++++ Source passage ++++

# Tree Furniture Issue



## katielizzabeth (Apr 27, 2020)

Within the past few days I started getting just one piece of furniture from trees instead of two. I have well over 17 non-fruit trees on my island, and I know for a fact I'm shaking every one. What gives? Has anyone else experienced this?


----------



## Sheba (Apr 27, 2020)

I've only ever gotten one. I wonder if it is because of mystery island tours? Since every mystery island with non-fruit-trees guarantees a furniture item, maybe that counts somehow?


----------



## Climbintospace (Apr 27, 2020)

I had this issue once. All of a sudden I only got Item for 3-4 days I think ans then it suddenly went back to two items. I didn’t cut any trees but I relocated some of them before, plus the easter event was going, I believe it might have had something to do with that?


----------



## katielizzabeth (Apr 27, 2020)

Sheba said:


> I've only ever gotten one. I wonder if it is because of mystery island tours? Since every mystery island with non-fruit-trees guarantees a furniture item, maybe that counts somehow?


Even on days when I would go to a mystery island and get a piece of furniture there, I would still get two back home


----------



## Luxen (Apr 27, 2020)

Climbintospace said:


> I had this issue once. All of a sudden I only got Item for 3-4 days I think ans then it suddenly went back to two items. I didn’t cut any trees but I relocated some of them before, plus the easter event was going, I believe it might have had something to do with that?

++++

§ Task list:
**1.** Answer these questions from the forum thread about tree furniture:
(a) How many non-fruit trees does katielizzabeth say she has on her island?
(b) What does Sheba say every mystery island with non-fruit trees guarantees?
(c) For about how many days did Climbintospace get only one item?
**2.** Retype the stretch of the tree furniture thread from "Within the past" through "else experienced this?".

++++ Stored data ++++

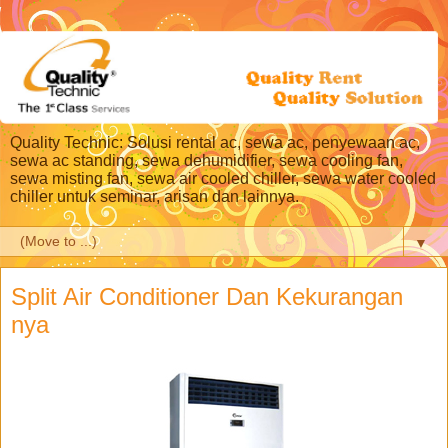
Quality Technic: Solusi rental ac, sewa ac, penyewaan ac,
sewa ac standing, sewa dehumidifier, sewa cooling fan,
sewa misting fan, sewa air cooled chiller, sewa water cooled
chiller untuk seminar, arisan dan lainnya.
▼
Split Air Conditioner Dan Kekurangan
nya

++++

§ Responses by task:
**1.**
(a) Well over 17.
(b) A furniture item.
(c) About 3-4 days.

**2.**
Within the past few days I started getting just one piece of furniture from trees instead of two. I have well over 17 non-fruit trees on my island, and I know for a fact I'm shaking every one. What gives? Has anyone else experienced this?